— Data extracts —
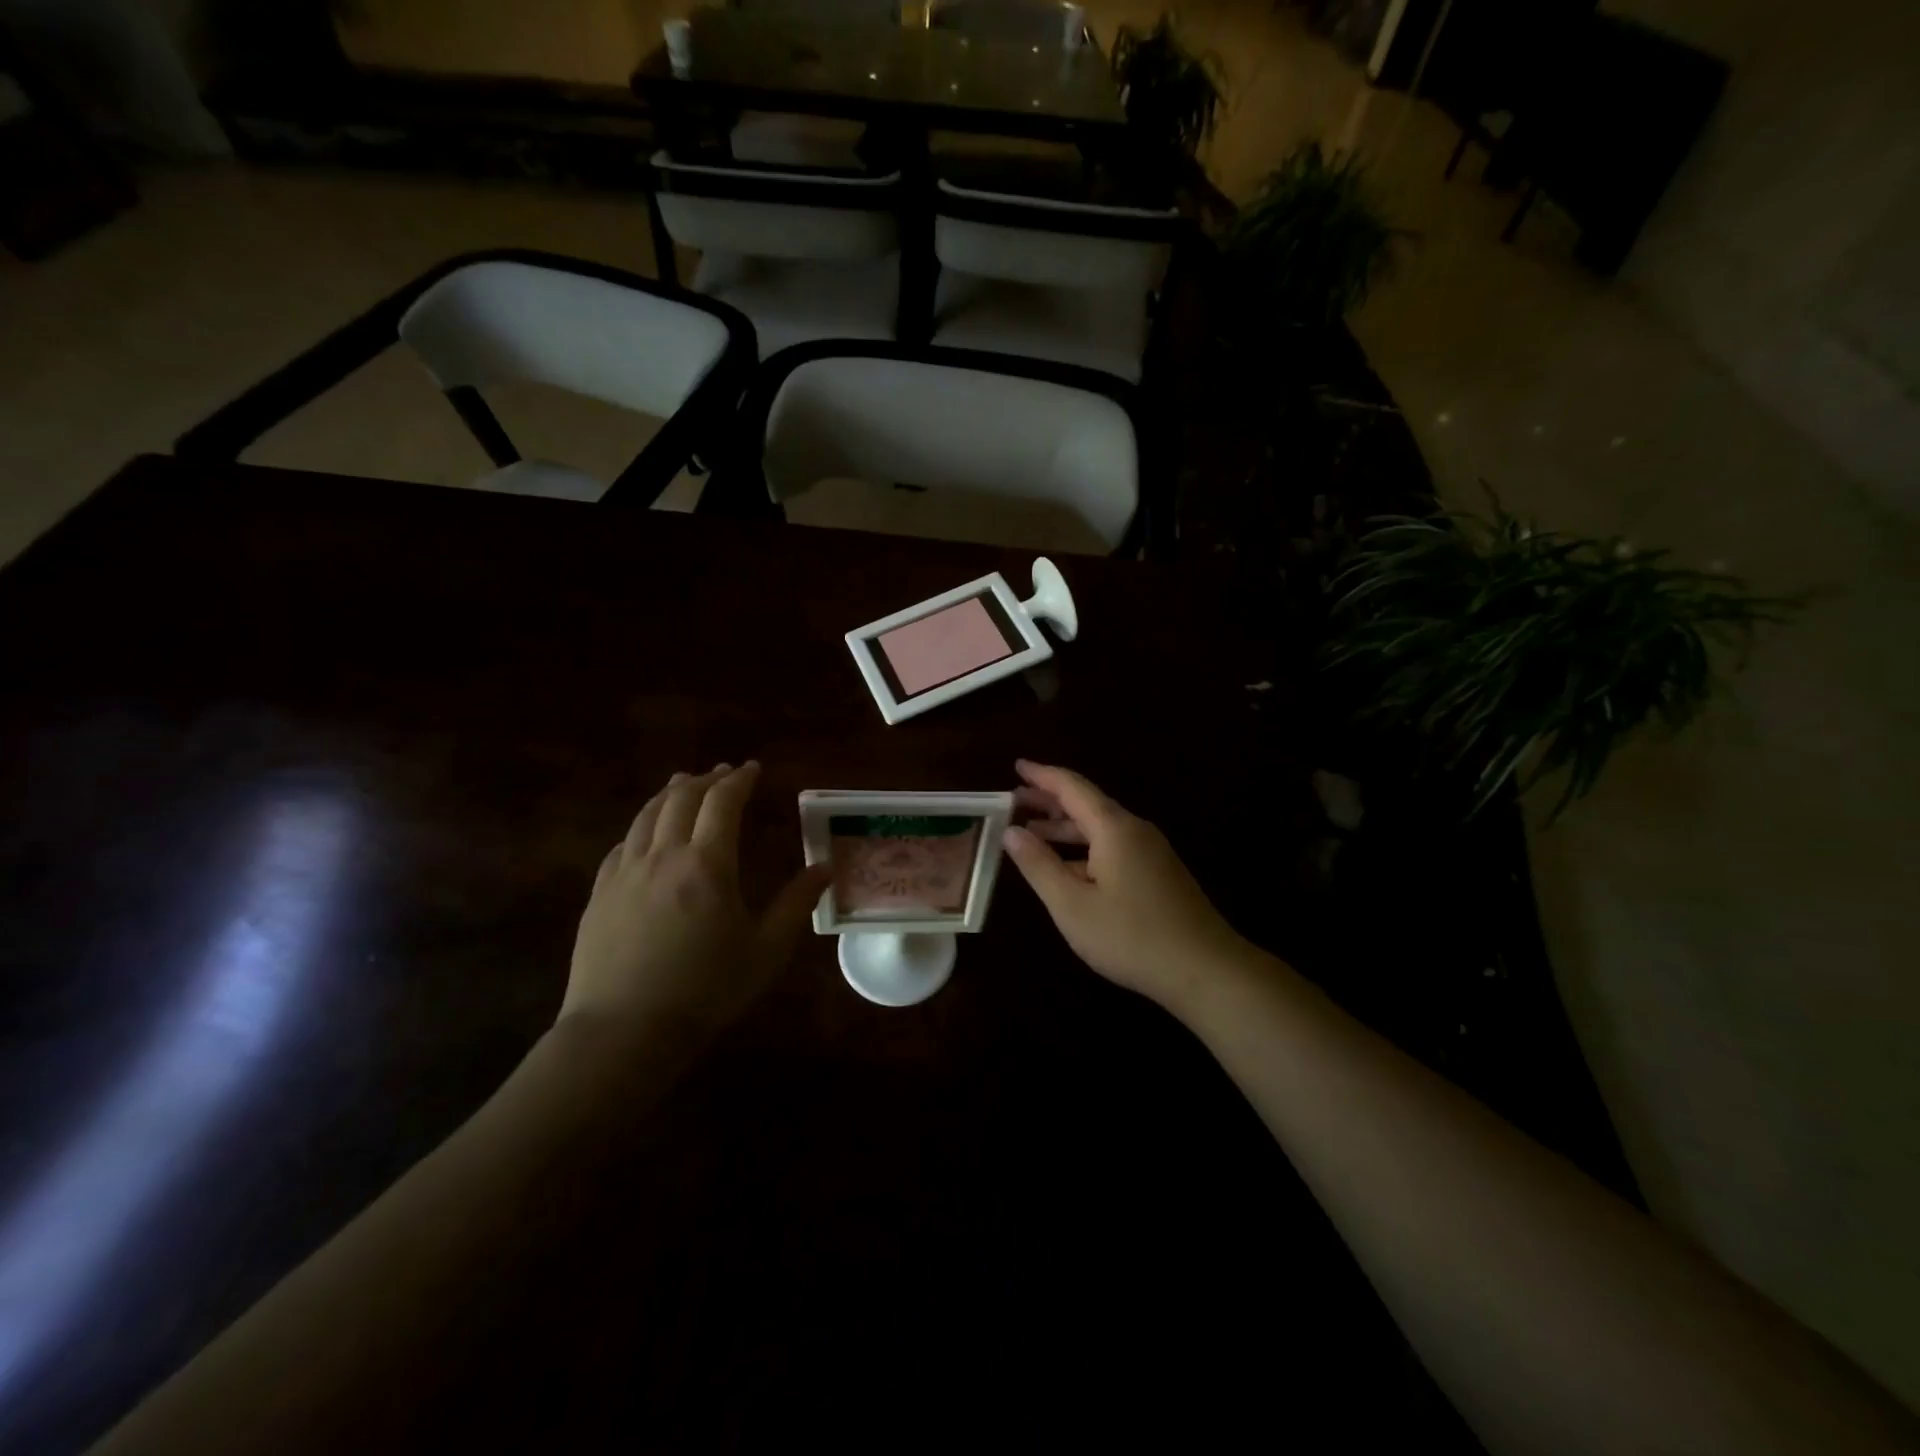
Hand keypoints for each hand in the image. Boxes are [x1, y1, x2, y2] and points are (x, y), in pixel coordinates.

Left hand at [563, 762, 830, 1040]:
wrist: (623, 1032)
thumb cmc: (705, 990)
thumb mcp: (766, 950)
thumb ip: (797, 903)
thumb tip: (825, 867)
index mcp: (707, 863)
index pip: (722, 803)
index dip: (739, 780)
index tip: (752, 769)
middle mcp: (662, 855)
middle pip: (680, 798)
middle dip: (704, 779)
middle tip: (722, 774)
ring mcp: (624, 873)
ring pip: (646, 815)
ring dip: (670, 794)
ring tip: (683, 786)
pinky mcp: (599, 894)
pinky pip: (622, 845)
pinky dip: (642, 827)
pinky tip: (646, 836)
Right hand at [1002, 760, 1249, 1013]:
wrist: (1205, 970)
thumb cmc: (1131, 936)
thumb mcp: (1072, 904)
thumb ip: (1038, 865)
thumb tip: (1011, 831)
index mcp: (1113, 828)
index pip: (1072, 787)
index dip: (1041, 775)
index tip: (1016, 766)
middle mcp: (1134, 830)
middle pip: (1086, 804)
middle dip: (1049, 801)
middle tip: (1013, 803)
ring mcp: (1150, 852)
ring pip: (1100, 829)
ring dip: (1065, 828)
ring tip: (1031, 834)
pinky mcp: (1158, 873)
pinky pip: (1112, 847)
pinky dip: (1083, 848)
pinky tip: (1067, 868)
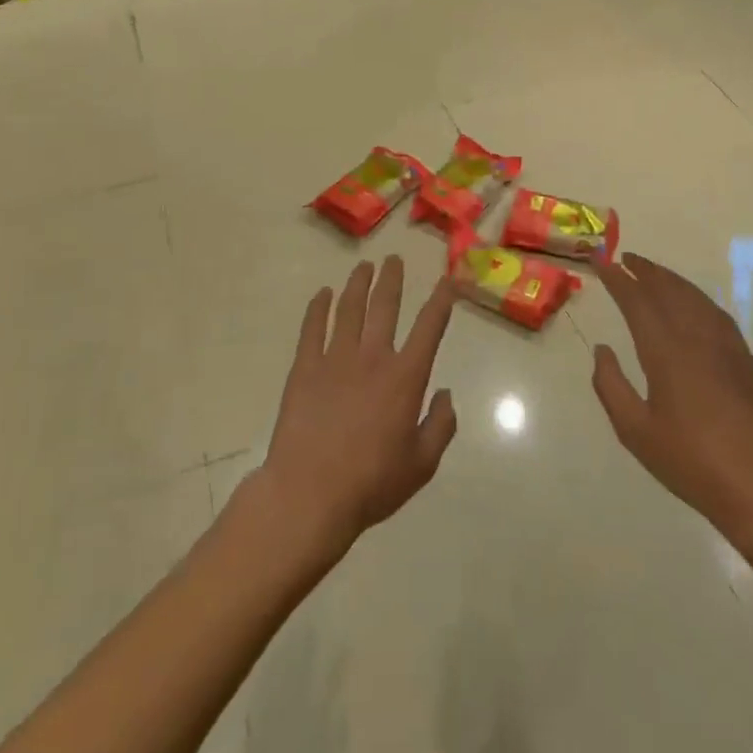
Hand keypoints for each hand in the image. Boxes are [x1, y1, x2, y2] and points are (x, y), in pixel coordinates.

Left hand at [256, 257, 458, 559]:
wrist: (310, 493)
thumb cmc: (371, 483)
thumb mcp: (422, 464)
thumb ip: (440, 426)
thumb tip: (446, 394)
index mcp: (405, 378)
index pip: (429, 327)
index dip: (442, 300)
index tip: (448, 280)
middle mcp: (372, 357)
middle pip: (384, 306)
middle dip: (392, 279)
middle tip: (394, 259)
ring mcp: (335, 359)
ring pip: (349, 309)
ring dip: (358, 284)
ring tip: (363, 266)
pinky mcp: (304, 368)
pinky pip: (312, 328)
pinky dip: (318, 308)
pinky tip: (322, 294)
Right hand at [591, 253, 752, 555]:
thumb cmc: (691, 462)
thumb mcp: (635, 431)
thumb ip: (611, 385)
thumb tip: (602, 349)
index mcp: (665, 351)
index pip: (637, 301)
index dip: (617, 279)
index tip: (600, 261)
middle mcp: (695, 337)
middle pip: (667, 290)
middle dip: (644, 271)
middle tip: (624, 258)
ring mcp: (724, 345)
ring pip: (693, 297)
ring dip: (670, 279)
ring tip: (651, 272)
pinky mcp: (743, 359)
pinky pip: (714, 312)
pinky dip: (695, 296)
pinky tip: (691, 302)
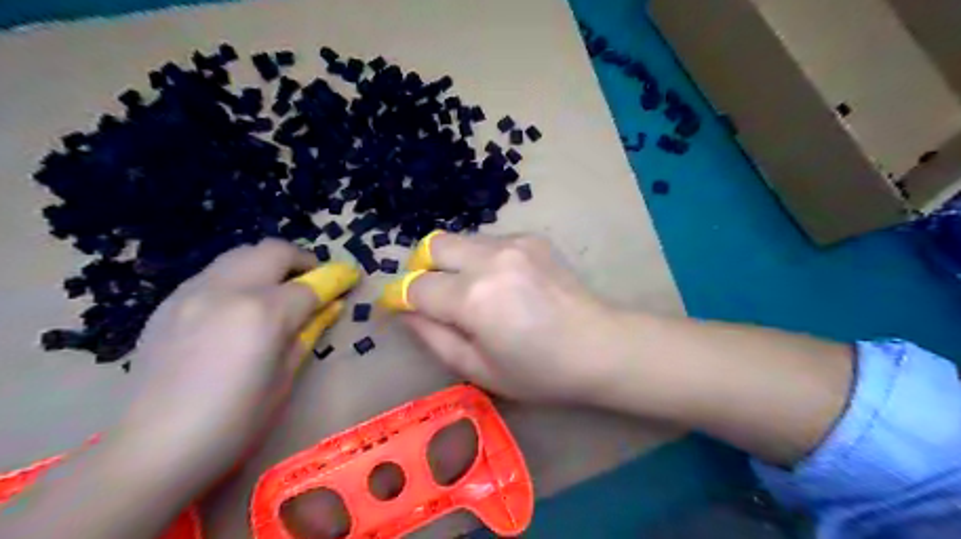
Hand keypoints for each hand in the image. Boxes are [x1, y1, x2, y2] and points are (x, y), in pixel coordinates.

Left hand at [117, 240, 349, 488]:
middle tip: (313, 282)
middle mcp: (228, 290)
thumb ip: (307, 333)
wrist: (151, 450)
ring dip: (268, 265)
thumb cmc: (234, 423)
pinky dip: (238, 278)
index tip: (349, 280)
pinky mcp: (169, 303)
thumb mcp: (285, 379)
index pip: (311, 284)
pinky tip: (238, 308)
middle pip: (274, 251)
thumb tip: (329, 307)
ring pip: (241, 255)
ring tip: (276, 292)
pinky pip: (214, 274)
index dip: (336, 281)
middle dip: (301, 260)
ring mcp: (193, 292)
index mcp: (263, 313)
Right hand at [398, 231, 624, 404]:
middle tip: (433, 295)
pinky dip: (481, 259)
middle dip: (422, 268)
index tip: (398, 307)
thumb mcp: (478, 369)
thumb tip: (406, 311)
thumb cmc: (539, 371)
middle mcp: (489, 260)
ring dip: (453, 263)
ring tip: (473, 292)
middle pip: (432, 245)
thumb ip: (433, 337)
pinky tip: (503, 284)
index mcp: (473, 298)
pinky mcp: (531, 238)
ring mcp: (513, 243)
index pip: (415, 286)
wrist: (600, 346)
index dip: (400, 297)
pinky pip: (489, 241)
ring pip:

— Task to carry out —
Determine how many lines in the data include the word "Right". Answer with that number alone.

— Task output —
3